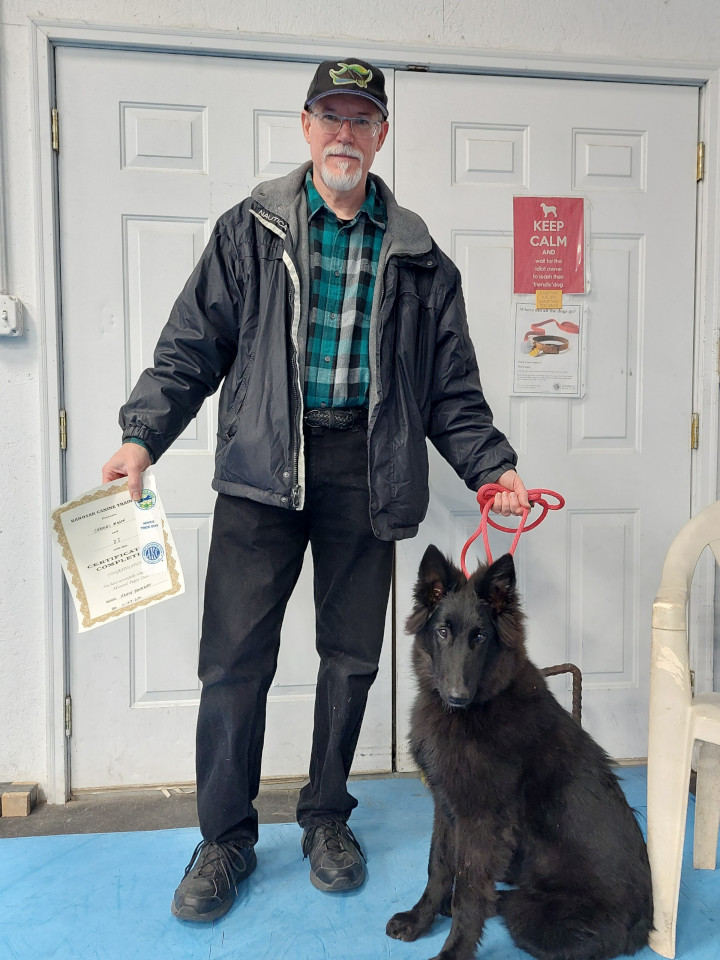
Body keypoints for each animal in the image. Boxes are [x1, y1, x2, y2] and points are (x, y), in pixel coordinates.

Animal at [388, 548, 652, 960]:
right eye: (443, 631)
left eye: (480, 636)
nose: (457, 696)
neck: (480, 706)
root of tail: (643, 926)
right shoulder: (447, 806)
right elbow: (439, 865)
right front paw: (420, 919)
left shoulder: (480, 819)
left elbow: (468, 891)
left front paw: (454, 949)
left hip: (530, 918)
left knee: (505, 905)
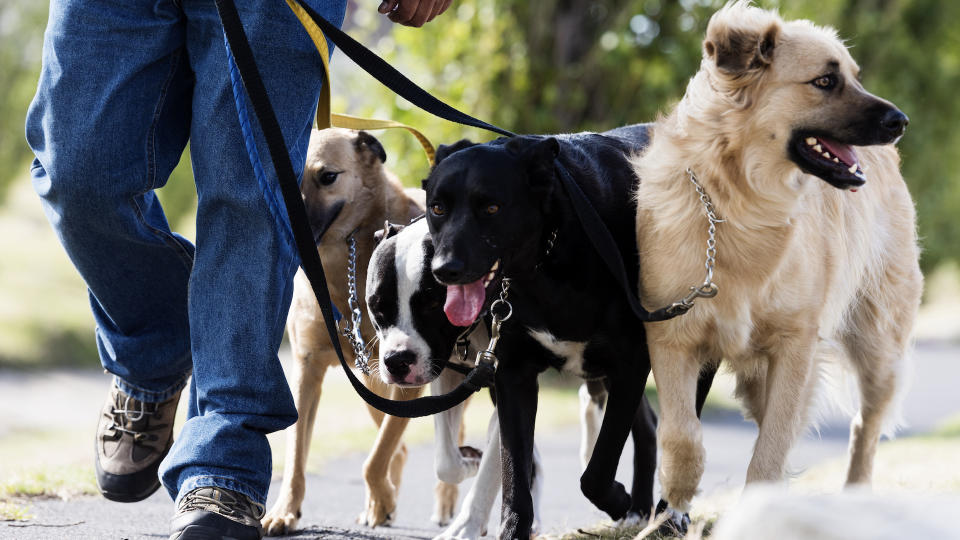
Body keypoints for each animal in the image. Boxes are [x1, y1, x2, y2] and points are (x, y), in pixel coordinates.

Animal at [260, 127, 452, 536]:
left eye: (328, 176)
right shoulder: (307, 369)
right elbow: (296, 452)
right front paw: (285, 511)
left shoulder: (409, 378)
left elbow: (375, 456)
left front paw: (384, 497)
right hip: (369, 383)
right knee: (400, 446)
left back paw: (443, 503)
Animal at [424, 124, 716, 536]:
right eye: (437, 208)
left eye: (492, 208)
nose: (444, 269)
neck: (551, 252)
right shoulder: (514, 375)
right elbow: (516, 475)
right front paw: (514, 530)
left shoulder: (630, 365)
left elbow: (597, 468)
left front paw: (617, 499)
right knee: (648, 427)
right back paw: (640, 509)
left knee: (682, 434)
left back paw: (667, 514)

...

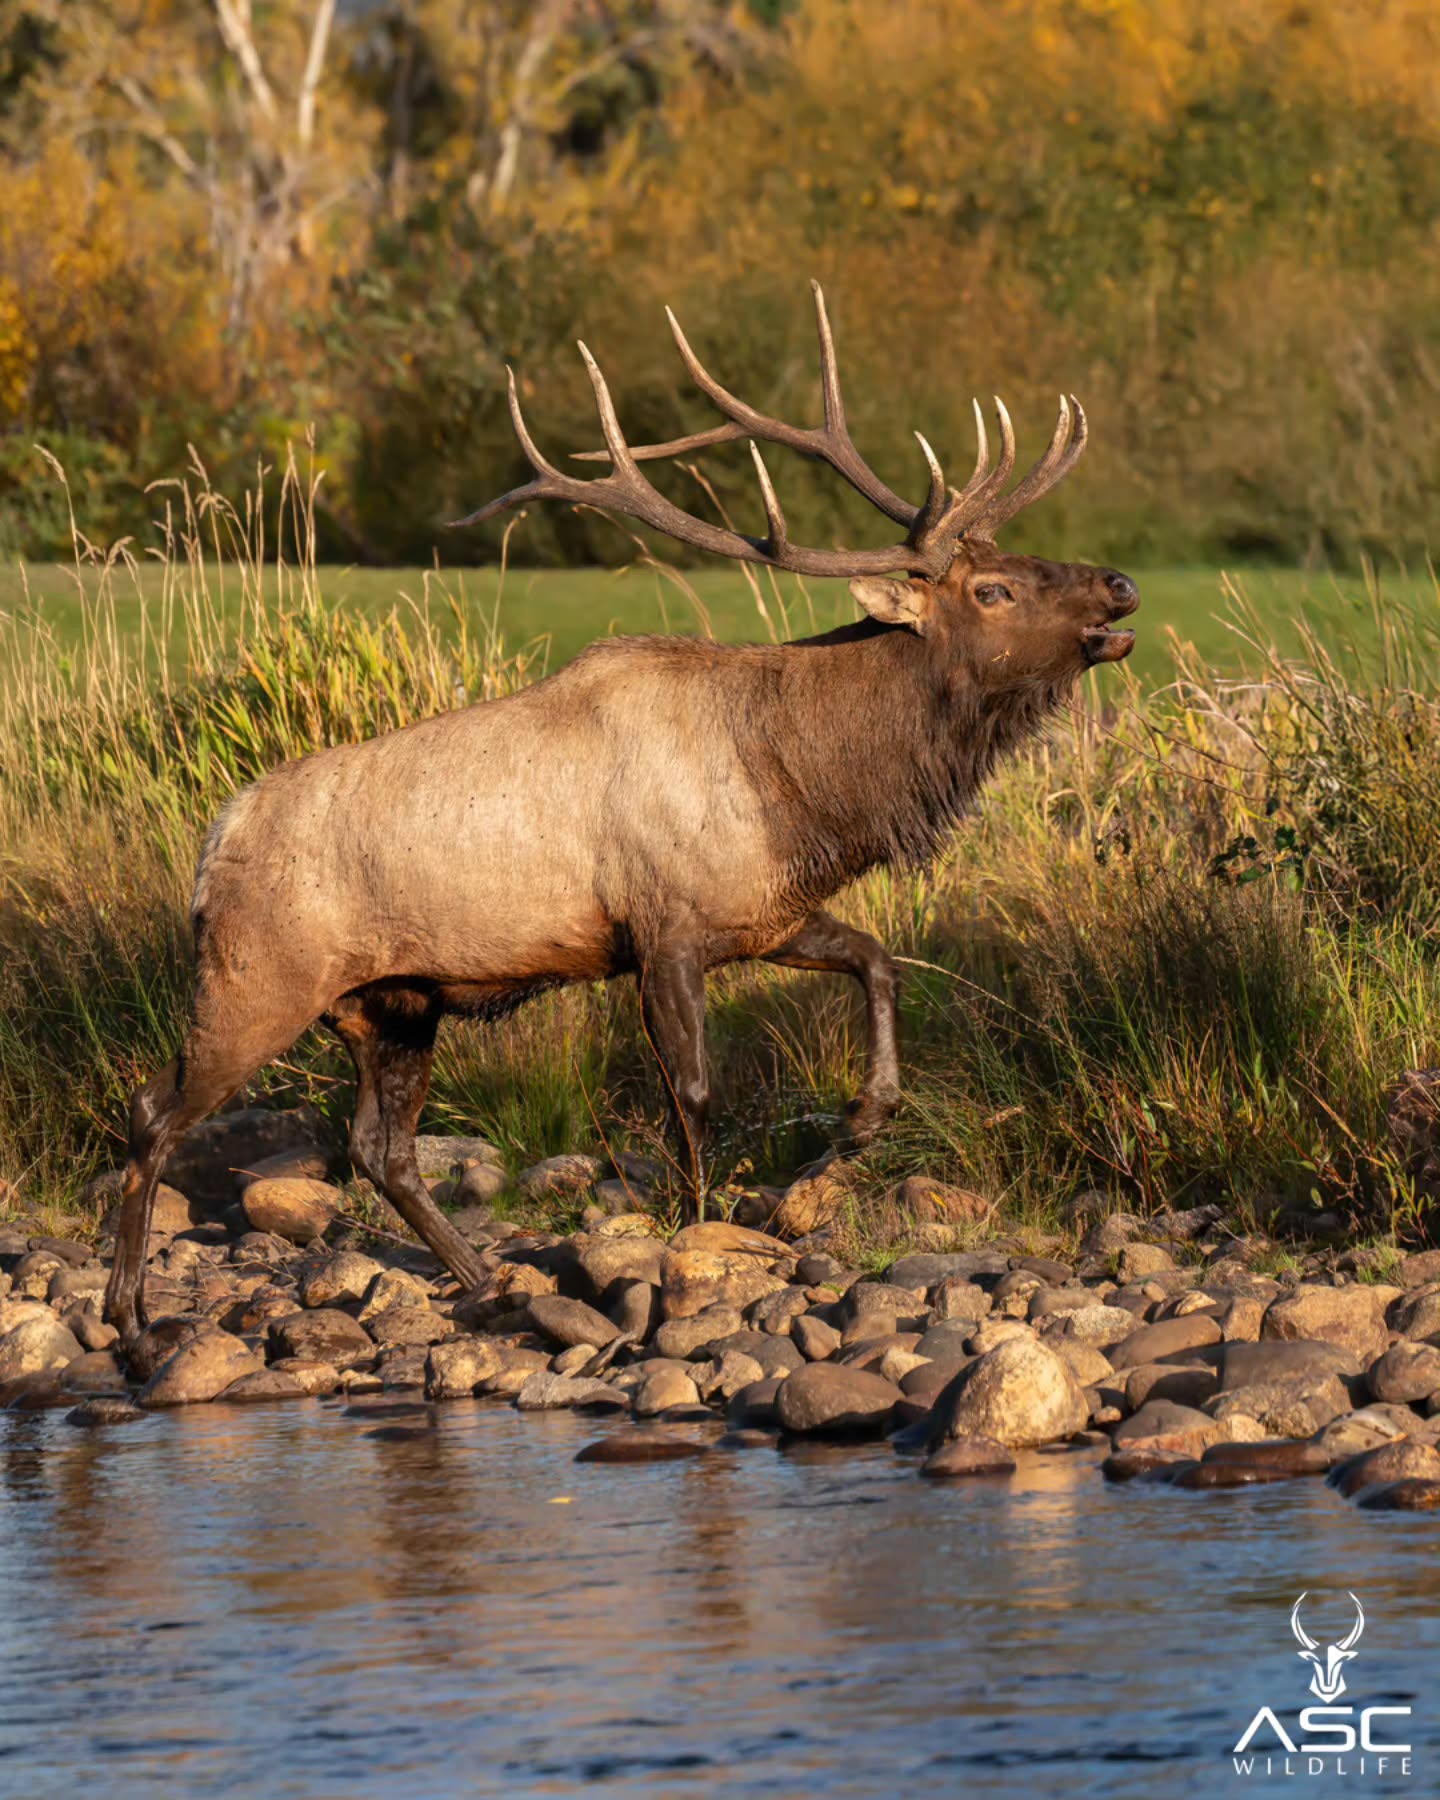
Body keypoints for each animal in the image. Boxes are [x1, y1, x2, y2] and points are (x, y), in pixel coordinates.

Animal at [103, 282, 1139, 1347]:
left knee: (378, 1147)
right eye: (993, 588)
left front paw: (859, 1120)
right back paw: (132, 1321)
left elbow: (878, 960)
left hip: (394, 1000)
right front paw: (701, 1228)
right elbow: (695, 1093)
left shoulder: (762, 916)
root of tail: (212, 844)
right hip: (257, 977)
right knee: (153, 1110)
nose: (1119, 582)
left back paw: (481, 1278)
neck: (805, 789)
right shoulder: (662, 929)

> **Work to be completed**
Everything in the material above from the line that has "left shoulder: (762, 916)" through the line that has "right shoulder: (662, 929)" must be duplicated exactly, with no other lines given.

> **Exercise solution**
left shoulder: (762, 916)
root of tail: (212, 844)
right hip: (257, 977)
right knee: (153, 1110)
nose: (1119, 582)
left back paw: (481, 1278)
neck: (805, 789)
right shoulder: (662, 929)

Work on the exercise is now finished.